Oh Boogie, if I knew the answer to that question, I would fulfill my big sister role and tell you. Because that kid’s had a lot of course correction in her 21 years.
I was sitting at band practice tonight and the second Alto turned to me and asked how my day was going. I was obviously out of it, and said, “well, not great. My cousin was killed in a car accident today.” She answered, “oh no, is everything all right?” and the snarkiness “well, yeah, except for the him being dead part” escaped my mouth before I realized that the trombone had been warming up behind us and she’d missed the key verb in that sentence.
I have a small family. My mom had two sisters. They each had two kids. I’m the oldest of the six (now five) of us, my sister is the youngest. We range in age from 21 – 28, spanning that first real adult decade that any human experiences. I’m, well, the gay creative one, never content to doing anything less than chase my dreams. Jordan, six months younger, got married to an awesome guy she met in college, they bought a house in somewhat rural Pennsylvania, and works as a counselor to troubled youth. Her brother Taylor is a store executive at an IKEA in Arizona. My sister and Lauren are still in school. I am not all that close to them, I admit–but since the family is so small, we spent nearly every holiday together growing up, gathering in South Dakota at the grandparents’ house; Lance and Lauren walking around the block, my sister and I from Minneapolis, Jordan and Taylor from Salt Lake City. With a family that small, your cousins become siblings of some kind.
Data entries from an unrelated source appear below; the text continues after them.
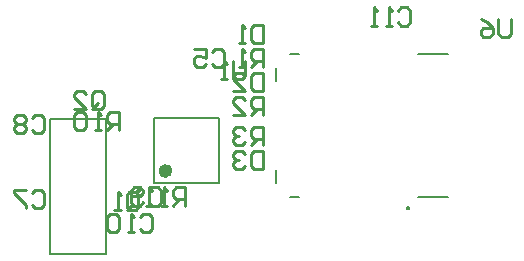
<source format=gbr>
G04 Layer_Color=32896*
%FSLAX42Y42*%
%MOMM*%
%TF.FileFunction,Legend,Bot*%
%TF.Part,Single*%
G01*
G75*
%TA.AperFunction,NonConductor*%
%ADD35C,0.25*%
%ADD37C,0.60*%
%ADD38C,0.25*%
%ADD39C,0.20*%
D35*
X1847Y2456D02*
Y2329D01*
X1821Y2304D01*
X1770D01*
X1745Y2329D01*
Y2456D01*
X1694Y2304D02*
X1643D01*
X1669D01*
Y2456D01*
X1694Y2431D01*
X1339Y1234D02*
Y1387D01*
X1262D01*
X1237Y1361D01*
Y1311D01*
X1262Y1285D01*
X1339D01*
X1288D02*
X1237Y1234D01*
X1186D02*
X1135D01*
X1161D01*
Y1387D01*
X1186Y1361D01*
X1059Y1234D02*
X1008D01*
X1034D01*
Y1387D01*
X1059Y1361D01*
X777Y1872D02*
Y2024D01*
X701D01*
X676Y1999D01*
Y1948D01*
X701Y1923D01*
X777D01*
X726D02*
X676Y1872D01*
X625D02*
X574D01*
X599D01*
Y2024D01*
X625Y1999D01*
X498D02*
X473Y2024D01*
X422D01*
X396Y1999D01*
Y1897D01*
X422Y1872D01*
X473D01*
X498Y1897D01*
Y1999D01*
X1996Y1745D02*
Y1897D01*
X1920D01*
X1895Y1872D01*
Y1821D01*
X1920Y1795D01*
X1996D01*
X1946D02*
X1895Y1745D01*
X1844Y1872D02*
X1819Y1897D01*
X1768D01*
X1743Y1872D01*
Y1846D01*
X1768Y1821D01*
X1793D01*
X1768D01*
X1743Y1795D01*
Y1770D01*
X1768Y1745D01*
X1819D01*
X1844Y1770D01*
X1996Y1999D02*
Y2151D01*
X1920D01*
X1895Y2126D01*
Y2075D01*
X1920Y2049D01*
X1996D01*
X1946D02*
X1895Y1999D01*
X1743D02*
X1844D01*
X1743Y2100D01*
Y2126D01*
X1768Y2151D01*
X1819D01*
X1844Y2126D01*
X1996Y2408D02*
Y2560D01*
X1920D01*
X1895Y2534D01*
Y2484D01*
X1920Y2458D01*
X1996D01*
X1946D02*
X1895Y2408D01*
X1844D02*
X1793D01*
X1819D01*
Y2560D01*
X1844Y2534D01*
X549Y2078D02*
Y2179D01*
X574Y2205D01*
X625D01*
X650Y2179D01*
Y2078D01*
X625Y2052D01*
X574D01*
X599Y2103D02*
X549Y2052D01*
X574D02*
X549Y2078D01*
X396Y2052D02*
X498D01*
X396Y2154D01*
Y2179D01*
X422Y2205D01*
X472D01*
X498Y2179D01*
X841Y1222D02*
Y1323D01*
X866Y1349D01*
X917D01*
X942Y1323D01*
Y1222D01*
X917Y1196D01*
X866D01*
X892Y1247D02*
X841Y1196D01*
X866D02*
X841Y1222D01*
X790Y1196D02*
X739D01*
X765D01*
Y1349D01*
X790Y1323D01*
X1996Y1694D02*
Y1541D01*
X1920D01*
X1895Y1567D01*
Y1668D01*
X1920Y1694D01*
X1996D01*
X1844Y1668D02*
X1819Y1694D01*
X1768D01*
X1743Y1668D01*
Y1643D01*
X1768Y1618D01*
X1793D01*
X1768D01*
X1743Y1592D01*
Y1567D01*
X1768Y1541D01*
X1819D01*
X1844Y1567D01*
X1996Y2354D02*
Y2202D01*
X1920D01*
X1895Y2227D01*
Y2329D01*
X1920Y2354D01*
X1996D01*
X1743Y2202D02*
X1844D01*
X1743Y2303D01*
Y2329D01*
X1768Y2354D01*
X1819D01*
X1844Y2329D01*
X1996Y2761D02*
Y2608D01*
X1920D01*
X1895Y2634D01*
Y2735D01*
X1920Y2761D01*
X1996D01*
X1844Y2608D02*
X1793D01*
X1819D01*
Y2761D01*
X1844Y2735D01*
X3142Y2885D02*
X3167Y2911D01*
X3218D01*
X3244Y2885D01*
Y2784D01*
X3218Y2758D01*
X3167D01*
X3142Y2784D01*
X3091Y2758D02*
X3040D01*
X3066D01*
Y2911D01*
X3091Y2885D01*
X2964Y2758D02*
X2913D01*
X2939D01*
Y2911D01*
X2964Y2885D01*
X955Y1135D02*
X980Y1161D01*
X1031D01*
X1057Y1135D01*
Y1034D01*
X1031Y1008D01*
X980D01*
X955Y1034D01*
X904Y1008D02*
X854D01*
X879D01*
Y1161D01*
X904Y1135D01*
X777D02*
X752Y1161D01*
X701D01*
X676Y1135D01*
Y1034D01*
X701Y1008D01*
X752D01*
X777Y1034D01*
Y1135D01*
X1034Y1361D02*
X1059Y1387D01*
X1110D01*
X1135Y1361D01*
Y1260D01*
X1110Y1234D01*
X1059D01*
X1034Y1260D01*
X983D02*
X958Y1234D01*
X907D01*
X881Y1260D01*
Y1361D01*
X907Y1387D01*
X958D01*
X983Y1361D01*
Y1336D01*
X958Y1311D01*
X881D01*
X41Y1974D02*
X66Y1999D01*
X117D01*
X142Y1974D01*
Y1872D01*
X117Y1847D01*
X66D01*
X41Y1872D01*
X-10Y1974D02*
X-36Y1999D01*
X-86D01*
X-112Y1974D01*
Y1948D01*
X-86Y1923D01*
X-112Y1897D01*
Y1872D01*
X-86Y1847D01*
X-36D01*
X-10Y1872D01*
Y1897D01*
X-36Y1923D01*
X-10Y1948D01*
Y1974D01*
X-36Y1923D02*
X-86D01*
X41Y1339D02*
X66Y1364D01*
X117D01*
X142Y1339D01*
Y1237D01*
X117Y1212D01*
X66D01*
X41Y1237D01*
X-10Y1364D02*
X-112D01*
Y1339D01*
X-10Y1237D01*
Y1212D01*
X1567Y2530D02*
X1593Y2555D01*
X1643D01*
X1669Y2530D01*
Y2428D01*
X1643Y2403D01*
X1593D01*
X1567Y2428D01*
X1415Y2555D02*
X1516D01*
Y2479D01*
X1466Y2504D01*
X1440D01*
X1415Y2479D01*
Y2428D01*
X1440Y2403D01*
X1491D01*
X1516Y2428D01*
X4092Y2811D02*
Y2684D01*
X4067Y2659D01*
X4016D01*
X3990Y2684D01*
Y2811D01*
X3838D02*
X3889Y2786D01*
X3940Y2735D01*
Y2684D01*
X3914Y2659D01*
X3863D01*
X3838Y2684D01*
Y2710D01*
X3863Y2735D01*
X3940D01*
D37*
X1201Y1527D02*
G03*
X1201Y1527I-30J0D01*
G01*
D38*
X954Y1357D02*
G03*
X954Y1357I-12J0D01*
G01*
D39*
X197Y827D02*
X667D01*
Y1967D01*
X197D02*
X667D01*
X197Y827D02*
Y1967D01*
X1071Y1977D02*
X1621D01*
X1071Y1427D02*
X1621D01*
Y1977D01*
X1071Y1427D02*
Y1977D01*
X2103Y1428D02*
Y1538D01*
Y2288D02*
Y2398D01*
X3313Y2518D02*
X3563D01*
X3313Y1308D02*
X3563D01*
X2223D02*
X2303D01*
X2223Y2518D02*
X2303D01*
X3218Y1203D02*
X3235D01*
Y1220D01*
X3218D01*
Y1203D01*
%TF.MD5,97324d95f475fe4c93b3b4c89f107978*%
M02*

</source>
I won’t pretend that Lance wasn’t the black sheep. Maybe that’s heartless to say the day he died, but it’s true. I will show respect and not go into his black sheepedness here. But this is going to be a hard weekend. Not just because it’s always sad when a young person, or a family member, dies, especially in a tragic accident (actually, this is the first accident we’ve had), but because I’m going to have a hard time sitting in those pews and swallowing the hypocrasy when they talk about how good a man he was.
And then I’m going to feel horrible, as horrible as I do right now typing that previous sentence, about the evil in me for even thinking those thoughts.
It’s time to go back to the First Baptist Church in Sioux Falls. I wish it had been more than a year and a half.